Também é notório que o BNB tem-se aproximado muito da indústria, pelo menos no Espírito Santo, financiando projetos importantes, e do comércio exterior. Qual a estratégia por trás dessas opções?
Sim, estamos trabalhando agora com o setor moveleiro e com o setor da fruticultura e existem alguns grandes investimentos que estão sendo propostos aqui pelo BNB. Temos no Estado uma relação muito positiva com o Bandes e o Banestes, parceiros importantes, de forma que há um dinamismo natural que estamos trabalhando e apoiando. Há também financiamentos para o comércio exterior, sim. O banco tem crescido bastante dentro deste segmento e isto foi preponderante na fase da crise, durante a qual outros recursos não estavam disponíveis e o Banco do Nordeste veio atender e salvou vários setores que estavam se retraindo, com o da fruticultura de exportação.

E os investimentos culturais?
O banco tem dado muito valor, na minha gestão, a todo o processo cultural. Nossa presença com recursos na área de incentivo e desenvolvimento da cultura tem sido fundamental. Estamos apoiando isto também no ES, pois entendemos que a cultura é a alma do desenvolvimento. Não pensamos em desenvolvimento apenas do ponto de vista do crescimento, mas também nos valores herdados que nos projetam dentro da história de futuro e na nossa forma de entender a sociedade. Estamos com projetos em pequenas cidades e em todo o Nordeste, norte do ES e de Minas Gerais. A pretensão é de abrir 60 desses pontos de culturais de negócios em pequenas cidades.
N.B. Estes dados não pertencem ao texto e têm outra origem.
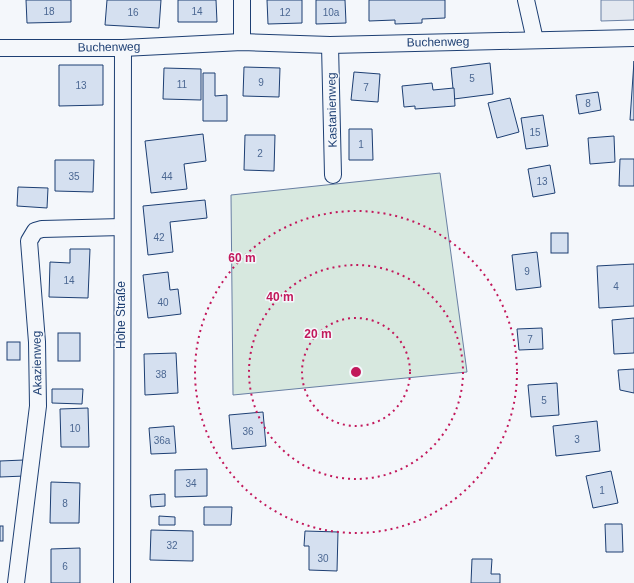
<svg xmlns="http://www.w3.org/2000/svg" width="634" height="583" font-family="Helvetica,sans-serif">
  <rect width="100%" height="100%" fill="#f4f7fb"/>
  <polygon fill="#d7e8df" stroke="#687fa3" points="440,173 467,372 233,395 231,195"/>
  <polygon fill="#e3e8f0" stroke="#687fa3" points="601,0 634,0 634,20 601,21"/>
  <g fill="#d5e0f0" stroke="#1d3f73">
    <polygon points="26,0 71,0 71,22 27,23"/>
    <polygon points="107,0 161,0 159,28 105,25"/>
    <polygon points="178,0 216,0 217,22 178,22"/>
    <polygon points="267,0 302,0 302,23 268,24"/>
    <polygon points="316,0 345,0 346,23 316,24"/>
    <polygon points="369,0 445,0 445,18 422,19 422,23 395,24 395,20 369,21"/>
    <polygon points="634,61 634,120 630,120"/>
    <polygon points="490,63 493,94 454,99 451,68"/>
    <polygon points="59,65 103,65 103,105 59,106"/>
    <polygon points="244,67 280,68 279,97 243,96"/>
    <polygon points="164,68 201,69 201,100 163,99"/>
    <polygon points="354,72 380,74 378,102 351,100"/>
    <polygon points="203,73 215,73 215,96 227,95 227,121 203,121"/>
    <polygon points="432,83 433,90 454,88 455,106 415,109 415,106 404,107 402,86"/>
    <polygon points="598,92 601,110 579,114 576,95"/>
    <polygon points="510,98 519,132 497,138 488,103"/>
    <polygon points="543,115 548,146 526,149 521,118"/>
    <polygon points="349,129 372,129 373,160 349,160"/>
    <polygon points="203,134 206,161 184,164 187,189 151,193 145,141"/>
    <polygon points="245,135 275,135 274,171 244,170"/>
    <polygon points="614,136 615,162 590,164 588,138"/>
    <polygon points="620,159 634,159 634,186 619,186"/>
    <polygon points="55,160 94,160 93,192 55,191"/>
    <polygon points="550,165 555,193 533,197 528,169"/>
    <polygon points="18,187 48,188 47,208 17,206"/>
    <polygon points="205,200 207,218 170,222 173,252 148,255 143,206"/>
    <rect x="551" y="233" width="17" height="20"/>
    <polygon points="70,249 90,249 88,298 49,297 50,262 70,263"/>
    <polygon points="537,252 541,287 516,290 512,255"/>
    <polygon points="634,264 634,306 599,308 597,266"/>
    <polygon points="168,272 170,290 178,289 181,314 148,318 143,275"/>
    <polygon points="634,318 634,353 614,354 612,320"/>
    <polygon points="542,328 543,349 519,350 517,329"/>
    <rect x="58" y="333" width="22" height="28"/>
    <rect x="7" y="342" width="13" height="18"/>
    <polygon points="176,353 178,393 145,395 144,354"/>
    <polygon points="634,369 634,393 620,390 618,370"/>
    <polygon points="557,383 559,415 531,417 528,385"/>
    <polygon points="52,389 83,389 82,404 52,403"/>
    <polygon points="88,408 89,447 61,447 60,409"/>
    <polygon points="263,412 266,446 232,449 229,415"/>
    <polygon points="597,421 600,451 556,456 553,426"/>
    <polygon points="174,426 176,453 151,454 149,428"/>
    <polygon points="24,460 25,476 0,477 0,461"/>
    <polygon points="207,469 207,496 175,497 175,470"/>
    <polygon points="611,471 618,503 593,508 586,476"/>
    <polygon points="51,482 80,483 79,523 50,523"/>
    <polygon points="165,494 165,506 151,507 150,495"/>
    <polygon points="204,507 232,507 231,525 204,525"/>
    <polygon points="159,516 175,517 175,525 159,525"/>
    <polygon points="605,524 622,524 623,552 606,552"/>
    <rect x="0" y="526" width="3" height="15"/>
    <polygon points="151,530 193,531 193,561 150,560"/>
    <polygon points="305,531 338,532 337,571 309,570 309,546 304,546"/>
    <polygon points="80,548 80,583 51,583 51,549"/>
    <polygon points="472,559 492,559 491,574 500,574 500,583 471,583"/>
  </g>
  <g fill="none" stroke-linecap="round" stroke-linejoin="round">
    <defs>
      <g id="minor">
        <polyline points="242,0 242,42"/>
        <polyline points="526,0 535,40"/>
        <polyline points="330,45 333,175"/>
        <polyline points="0,48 123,48 242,42 330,45 634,38"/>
        <polyline points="16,583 38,406 37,342 29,241 35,231 42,229 122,227"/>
        <polyline points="122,583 123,48"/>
      </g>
    </defs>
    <use href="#minor" stroke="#1d3f73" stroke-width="18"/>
    <use href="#minor" stroke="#f4f7fb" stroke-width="16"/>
  </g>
  <g fill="none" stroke="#c2185b" stroke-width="2" stroke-dasharray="2 4">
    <circle cx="356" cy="372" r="54"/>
    <circle cx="356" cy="372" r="107"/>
    <circle cx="356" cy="372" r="161"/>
  </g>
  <g text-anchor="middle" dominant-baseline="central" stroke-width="3" stroke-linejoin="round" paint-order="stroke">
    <g font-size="10" fill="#4b6792">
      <text x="49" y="11">18</text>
      <text x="197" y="11">14</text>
      <text x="133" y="12">16</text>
      <text x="285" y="12">12</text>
      <text x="331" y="12">10a</text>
      <text x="472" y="78">5</text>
      <text x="261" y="82">9</text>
      <text x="182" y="84">11</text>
      <text x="81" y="85">13</text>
      <text x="366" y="87">7</text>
      <text x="588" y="103">8</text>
      <text x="535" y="132">15</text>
      <text x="361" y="144">1</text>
      <text x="260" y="153">2</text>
      <text x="74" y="176">35</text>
      <text x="167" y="176">44</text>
      <text x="542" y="181">13</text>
      <text x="159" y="237">42</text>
      <text x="527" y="271">9</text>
      <text x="69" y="280">14</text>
      <text x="616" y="286">4</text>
      <text x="163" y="302">40</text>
      <text x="530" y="339">7</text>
      <text x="161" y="374">38</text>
      <text x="544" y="400">5</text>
      <text x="75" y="428">10</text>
      <text x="248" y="431">36</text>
      <text x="577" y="439">3</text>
      <text x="162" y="440">36a</text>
      <text x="191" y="483">34</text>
      <text x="602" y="490">1</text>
      <text x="65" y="503">8</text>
      <text x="172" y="545">32</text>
      <text x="323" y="558">30</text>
      <text x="65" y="566">6</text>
    </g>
    <g font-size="12" fill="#1d3f73" stroke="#f4f7fb">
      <text transform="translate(438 42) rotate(-1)">Buchenweg</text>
      <text transform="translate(109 47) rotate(-1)">Buchenweg</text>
      <text transform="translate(332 110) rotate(-91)">Kastanienweg</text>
      <text transform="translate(121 315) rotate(-90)">Hohe Straße</text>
      <text transform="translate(37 363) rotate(-91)">Akazienweg</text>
    </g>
  </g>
  <circle cx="356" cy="372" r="6" fill="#c2185b" stroke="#f4f7fb" stroke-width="2"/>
  <g font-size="12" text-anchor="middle" font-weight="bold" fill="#c2185b" stroke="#f4f7fb" stroke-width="3" stroke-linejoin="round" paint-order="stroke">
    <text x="242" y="262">60 m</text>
    <text x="280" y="301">40 m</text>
    <text x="318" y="338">20 m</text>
  </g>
</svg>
Estamos em um ano eleitoral. Qual sua visão sobre o futuro político do Brasil?
Sou uma pessoa otimista. Na nossa história, ainda não conseguimos formular uma tradição democrática muito forte, haja visto os seguidos anos de ditadura pelos quais passamos e que travaram muita coisa. O processo democrático vem se firmando de 88 para cá. Acho que o fortalecimento das instituições que dão a garantia de continuidade de uma vontade popular é muito importante. Há meses, numa entrevista ao jornal Valor Econômico, o presidente Lula disse que seja quem for que ganhe a eleição, as instituições estão fortes e não mudarão. Acredito que o BNB vai se consolidar, pois hoje é um banco saneado e fortalecido internamente pelo seu corpo de funcionários. Temos um exercício democrático na qual nada é colocado goela abaixo, mas nos guiamos por um planejamento estratégico discutido por todos.